TASK DESCRIPTION =
Output all the data exactly. Pictures do not belong in the copy.

SUPPLIED INFORMATION =
---

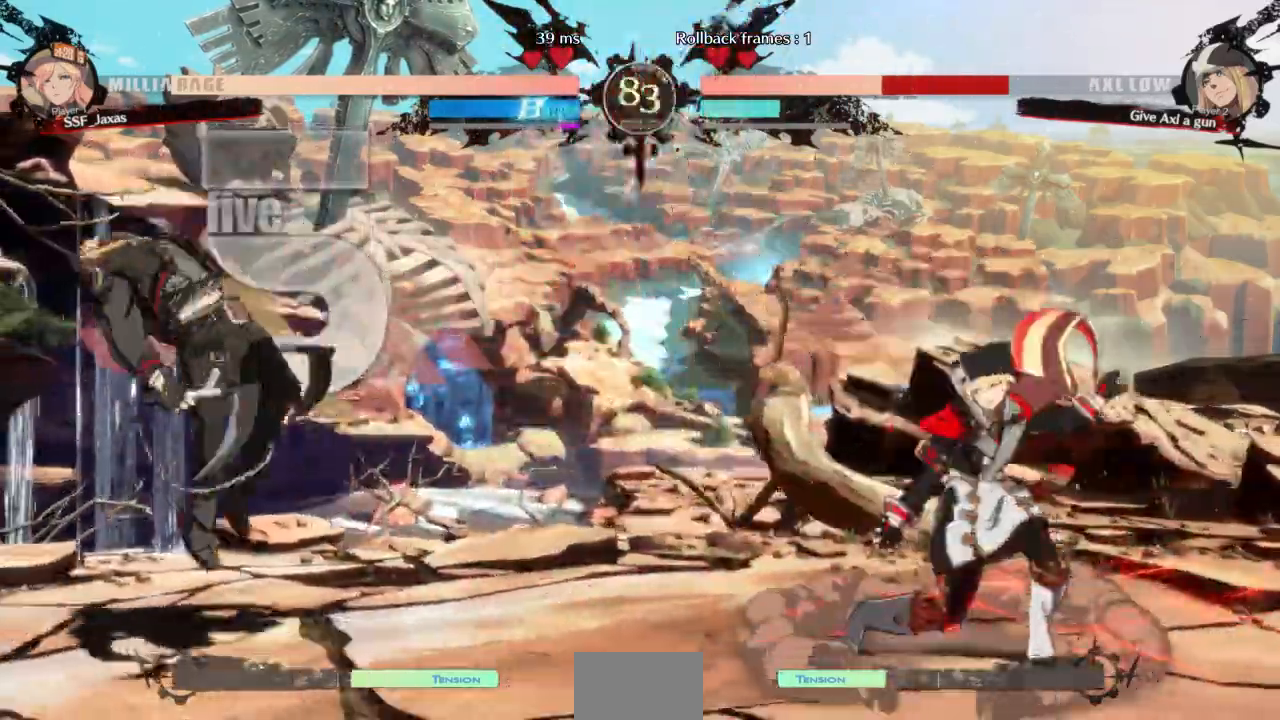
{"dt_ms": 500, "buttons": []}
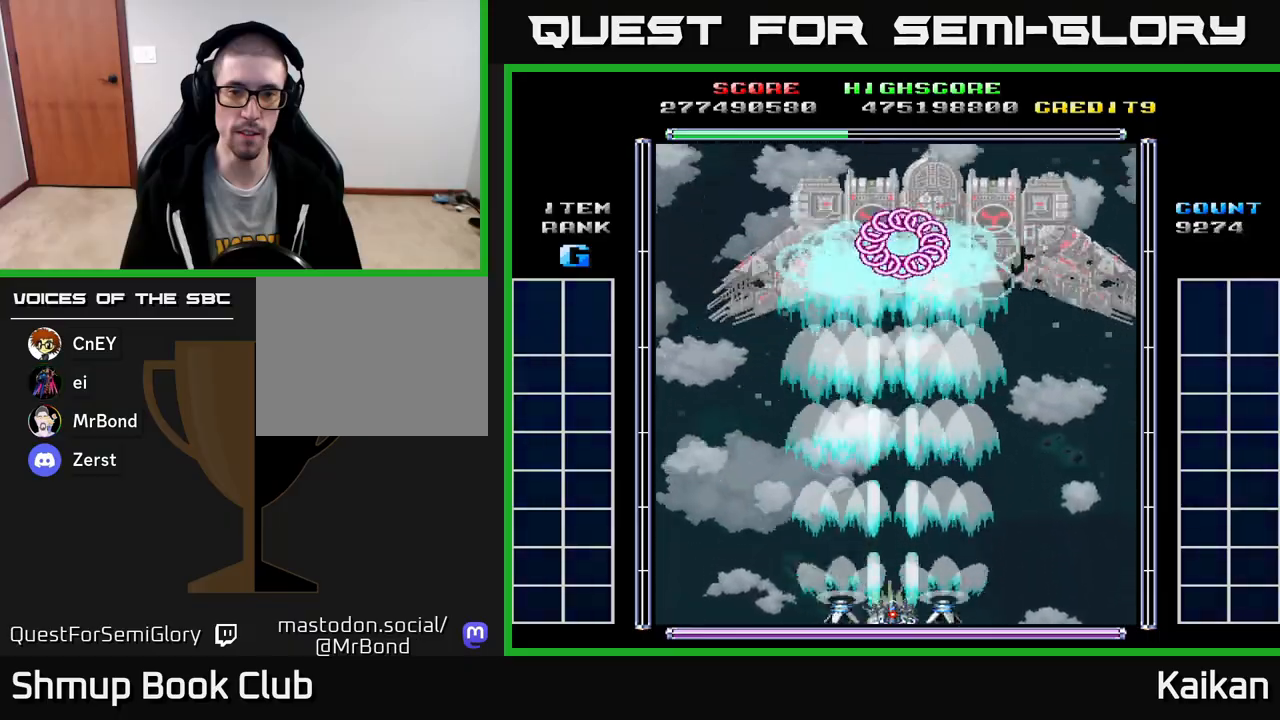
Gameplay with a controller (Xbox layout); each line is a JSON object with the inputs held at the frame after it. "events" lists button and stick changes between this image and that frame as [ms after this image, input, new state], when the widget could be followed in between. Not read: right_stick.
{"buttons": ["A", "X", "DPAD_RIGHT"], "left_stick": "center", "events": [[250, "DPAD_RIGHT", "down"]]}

---

EXPECTED ANSWER =
{"dt_ms": 500, "buttons": []}
Gameplay with a controller (Xbox layout); each line is a JSON object with the inputs held at the frame after it. "events" lists button and stick changes between this image and that frame as [ms after this image, input, new state], when the widget could be followed in between. Not read: right_stick.
{"buttons": ["A", "X", "DPAD_RIGHT"], "left_stick": "center", "events": [[250, "DPAD_RIGHT", "down"]]}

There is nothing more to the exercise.